State-sponsored hackers compromised ICS-Forth (Institute of Computer Science of the Foundation for Research and Technology), the organisation that manages the top-level domains for Greece — .gr and .el — in April this year. The perpetrators behind the hack is the same group that previously compromised at least 40 different organizations across 13 different countries during the campaign dubbed Sea Turtle by security researchers.

In April 2019 Cisco Talos team has published an extensive report describing the campaign, but despite the exposure of their activities it appears that the hackers did not cease the operation. New evidence suggests that the threat actor has switched to a new infrastructure and is using another DNS hijacking technique.

Sea Turtle group uses an interesting approach to hacking targets. Instead of targeting victims directly, they compromise accounts at domain registrars and managed DNS providers and change a company's DNS settings redirecting traffic meant for an organization’s legitimate apps or webmail services to servers under their control where they can carry man-in-the-middle attacks and capture login credentials. Usually attacks last only a few hours or days and and are hard to detect due to the fact that most companies don’t monitor for modifications made to DNS settings.

According to a new Cisco Talos’ report, the Sea Turtle group used the similar approach in attack against ICS-Forth network. The researchers did not reveal much details of the attack aside from that that the hackers maintained access to the network for another five days after ICS-Forth publicly disclosed the incident on April 19. At the moment it’s unclear what the attackers did on the network once they gained an access to ICS-Forth’s systems and what were the domain names for which hackers changed DNS settings.

“Cisco telemetry confirmed that the actors behind Sea Turtle maintained access to the ICS-Forth network from an operational command and control (C2) node. Our telemetry indicates that the actors maintained access in the ICS-Forth network through at least April 24, five days after the statement was publicly released. Upon analysis of this operational C2 node, we determined that it was also used to access an organization in Syria that was previously redirected using the actor-controlled name server ns1[.]intersecdns[.]com. This indicates that the same threat actors were behind both operations,” said the researchers.

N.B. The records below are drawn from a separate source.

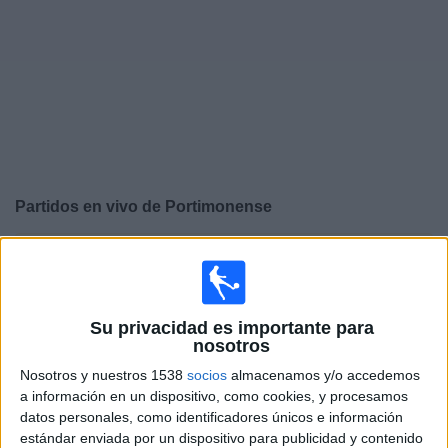
Otros
Deportes
Noticias
Widget
Partidos en vivo de
Portimonense
×
Portimonense: Actualmente no hay ningún partido en
vivo por TV. Puedes consultar el historial de partidos
emitidos anteriormente.
Su privacidad es importante para
nosotros
Sábado, 18/5/2024
Nosotros y nuestros 1538
socios
almacenamos y/o accedemos
08:30
Liga portuguesa
a información en un dispositivo, como cookies, y procesamos
datos personales, como identificadores únicos e información
SC Farense
estándar enviada por un dispositivo para publicidad y contenido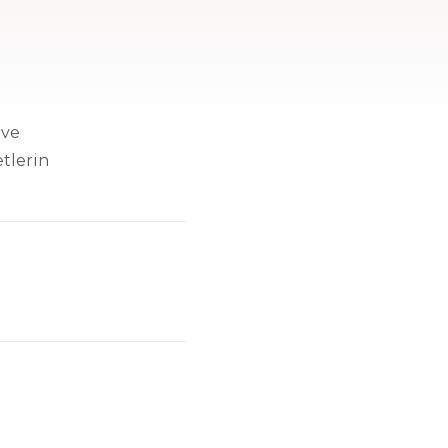
z.
 ve
etlerin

As for the new DNS hijacking technique that the group was leveraging in the recent attacks, Cisco Talos said that it is similar to the previously used methods in that the threat actors compromise the name server records and respond to DNS requests with falsified A records. The experts also pointed out that this technique is rarely used and has only been observed in a few highly targeted operations. Additionally, Talos said they identified new victims located in countries such as Sudan, Switzerland, and the US. The list of targets includes government organizations, energy companies, think tanks, international non-governmental organizations, and at least one airport.